Como Andrea Torresani, o homem que
contratou Aldo Manuzio, os grandes varejistas de nosso tempo, Jeff Bezos, Steve
Jobs, Larry Page ou Bill Gates, querem que suas marcas sejam associadas a nomes
de eruditos, porque isso aumentará o prestígio e as vendas de suas empresas.
Mas eles não contratarão ninguém porque sabem que, com as campanhas
publicitárias certas, eles próprios podem ser considerados eruditos. É
compreensível que, fascinadas por suas fortunas, as universidades se apressem
em nomeá-los doutores
honoris causa e a mídia recorte e cole as frases
autopromocionais de seus departamentos de marketing. E logo é essencial que
agora não existam editores, não apareçam nessas empresas figuras de intelectuais
convencidos de que o importante, o que realmente tem valor na transmissão do
conhecimento, é o próprio conhecimento, por mais óbvio que pareça.
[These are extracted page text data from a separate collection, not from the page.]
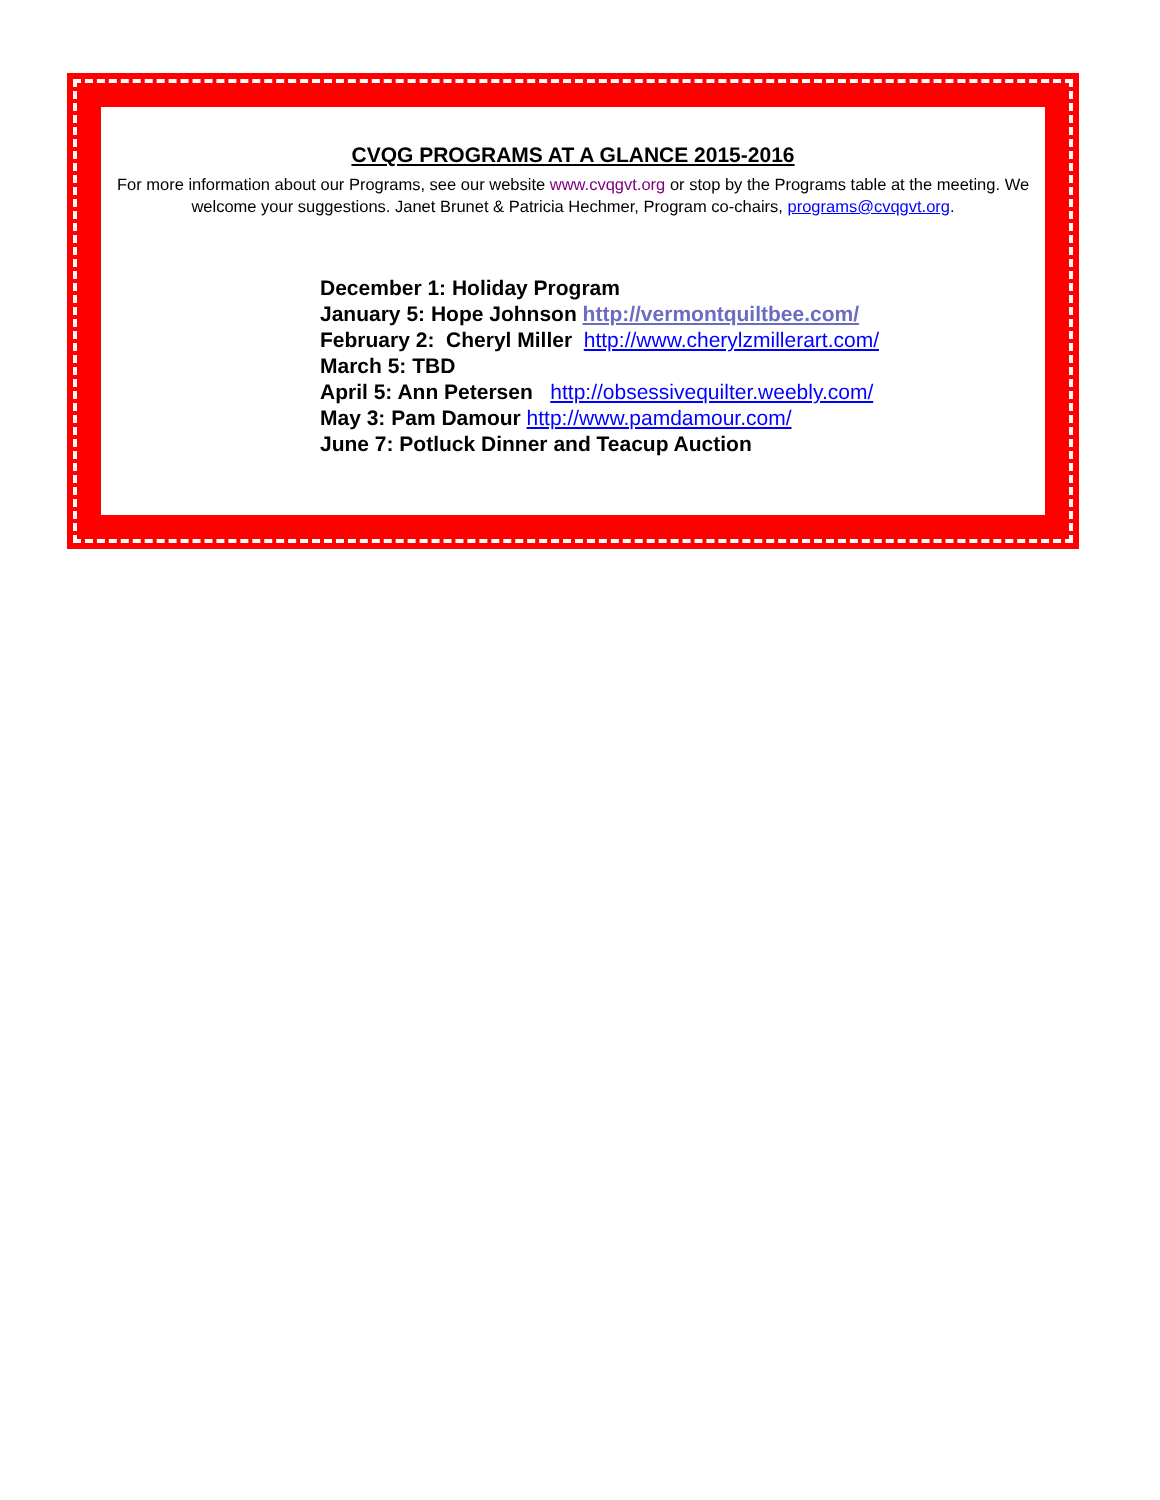CVQG PROGRAMS AT A GLANCE 2015-2016
For more information about our Programs, see our website www.cvqgvt.org or stop by the Programs table at the meeting. We welcome your suggestions. Janet Brunet & Patricia Hechmer, Program co-chairs, programs@cvqgvt.org.
December 1: Holiday Program
January 5: Hope Johnson http://vermontquiltbee.com/
February 2: Cheryl Miller http://www.cherylzmillerart.com/
March 5: TBD
April 5: Ann Petersen http://obsessivequilter.weebly.com/
May 3: Pam Damour http://www.pamdamour.com/
June 7: Potluck Dinner and Teacup Auction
Como Andrea Torresani, os grandes
magnatas das empresas de comunicação sabem muito bem que o que mantém suas
empresas de pé não vai mudar: a organização do trabalho, esse campo em que por
mais que flua o conhecimento, a democracia nunca entrará, pois a democracia no
trabalho poderia impedir que os lucros fluam da maneira usual: então sempre se
saberá quem está em vantagem. Enquanto isso, escritores e editores, servidores
agora como sempre de comerciantes e técnicos, continuarão a ser tão
independentes quanto permitirem suas fortunas pessoais.
E, como todo mundo, seus
benefícios raramente dependerão do seu trabalho.